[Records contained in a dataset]
--

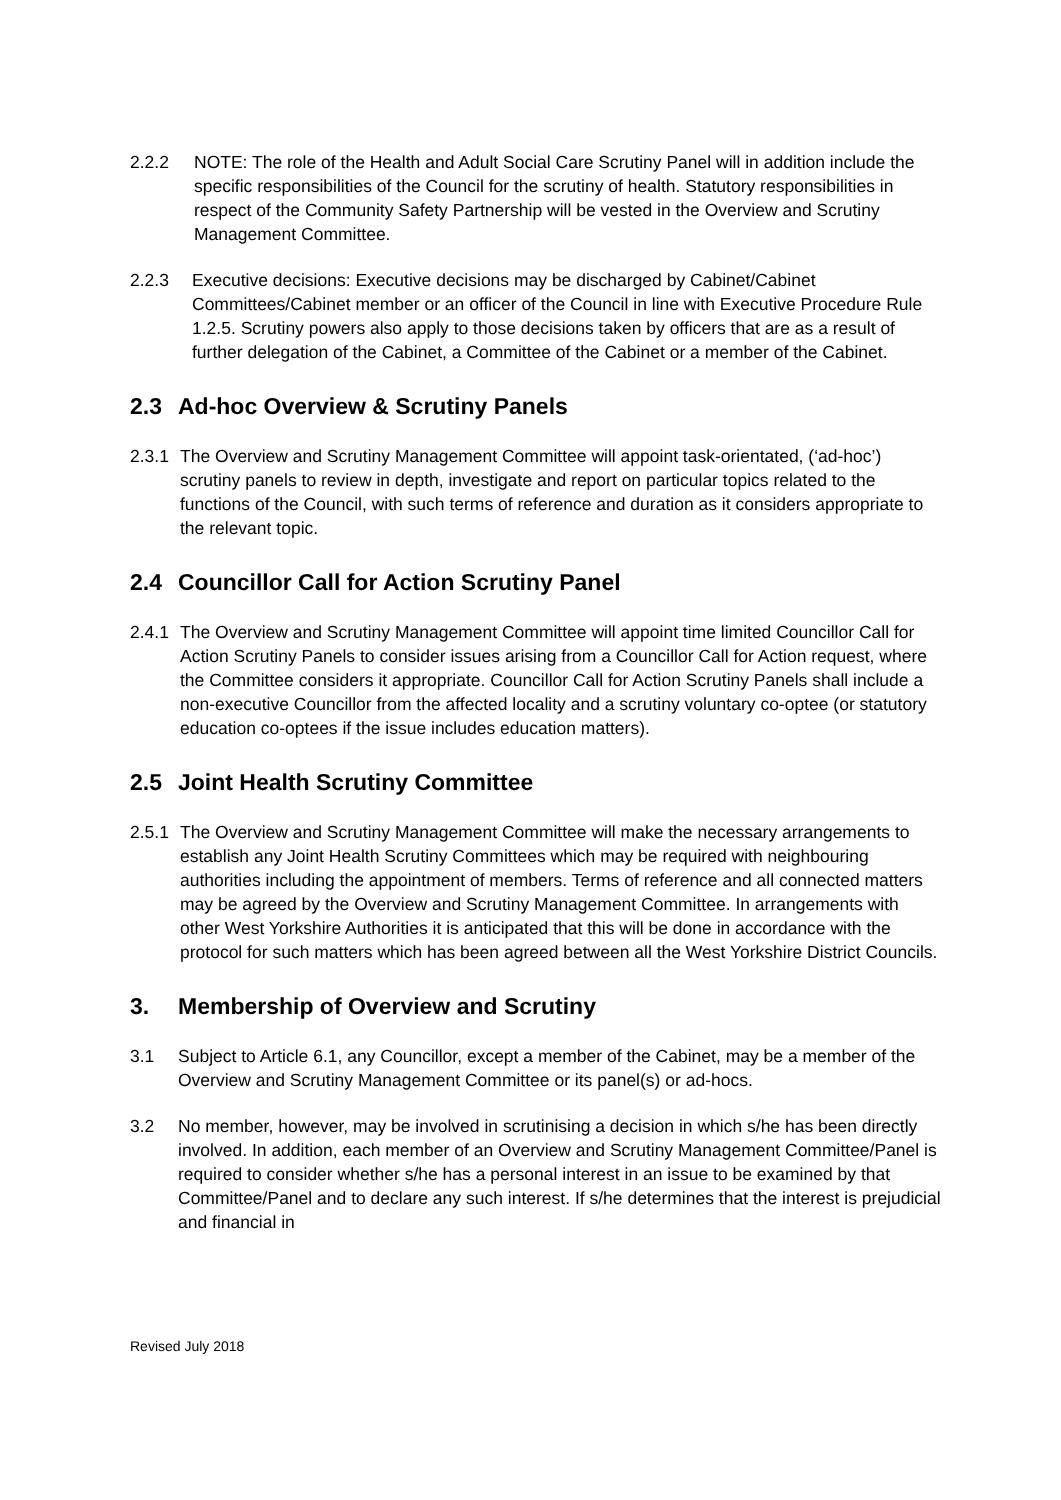2.2.2 NOTE: The role of the Health and Adult Social Care Scrutiny Panel will in addition include the specific responsibilities of the Council for the scrutiny of health. Statutory responsibilities in respect of the Community Safety Partnership will be vested in the Overview and Scrutiny Management Committee.
2.2.3 Executive decisions: Executive decisions may be discharged by Cabinet/Cabinet Committees/Cabinet member or an officer of the Council in line with Executive Procedure Rule 1.2.5. Scrutiny powers also apply to those decisions taken by officers that are as a result of further delegation of the Cabinet, a Committee of the Cabinet or a member of the Cabinet.
2.3 Ad-hoc Overview & Scrutiny Panels
2.3.1 The Overview and Scrutiny Management Committee will appoint task-orientated, (‘ad-hoc’) scrutiny panels to review in depth, investigate and report on particular topics related to the functions of the Council, with such terms of reference and duration as it considers appropriate to the relevant topic.
2.4 Councillor Call for Action Scrutiny Panel
2.4.1 The Overview and Scrutiny Management Committee will appoint time limited Councillor Call for Action Scrutiny Panels to consider issues arising from a Councillor Call for Action request, where the Committee considers it appropriate. Councillor Call for Action Scrutiny Panels shall include a non-executive Councillor from the affected locality and a scrutiny voluntary co-optee (or statutory education co-optees if the issue includes education matters).
2.5 Joint Health Scrutiny Committee
2.5.1 The Overview and Scrutiny Management Committee will make the necessary arrangements to establish any Joint Health Scrutiny Committees which may be required with neighbouring authorities including the appointment of members. Terms of reference and all connected matters may be agreed by the Overview and Scrutiny Management Committee. In arrangements with other West Yorkshire Authorities it is anticipated that this will be done in accordance with the protocol for such matters which has been agreed between all the West Yorkshire District Councils.
3. Membership of Overview and Scrutiny
3.1 Subject to Article 6.1, any Councillor, except a member of the Cabinet, may be a member of the Overview and Scrutiny Management Committee or its panel(s) or ad-hocs.
3.2 No member, however, may be involved in scrutinising a decision in which s/he has been directly involved. In addition, each member of an Overview and Scrutiny Management Committee/Panel is required to consider whether s/he has a personal interest in an issue to be examined by that Committee/Panel and to declare any such interest. If s/he determines that the interest is prejudicial and financial in
Revised July 2018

--

Reproduce each line from the records that contains the word "Action".

Response area:
2.4 Councillor Call for Action Scrutiny Panel
2.4.1 The Overview and Scrutiny Management Committee will appoint time limited Councillor Call for Action Scrutiny Panels to consider issues arising from a Councillor Call for Action request, where the Committee considers it appropriate. Councillor Call for Action Scrutiny Panels shall include a non-executive Councillor from the affected locality and a scrutiny voluntary co-optee (or statutory education co-optees if the issue includes education matters).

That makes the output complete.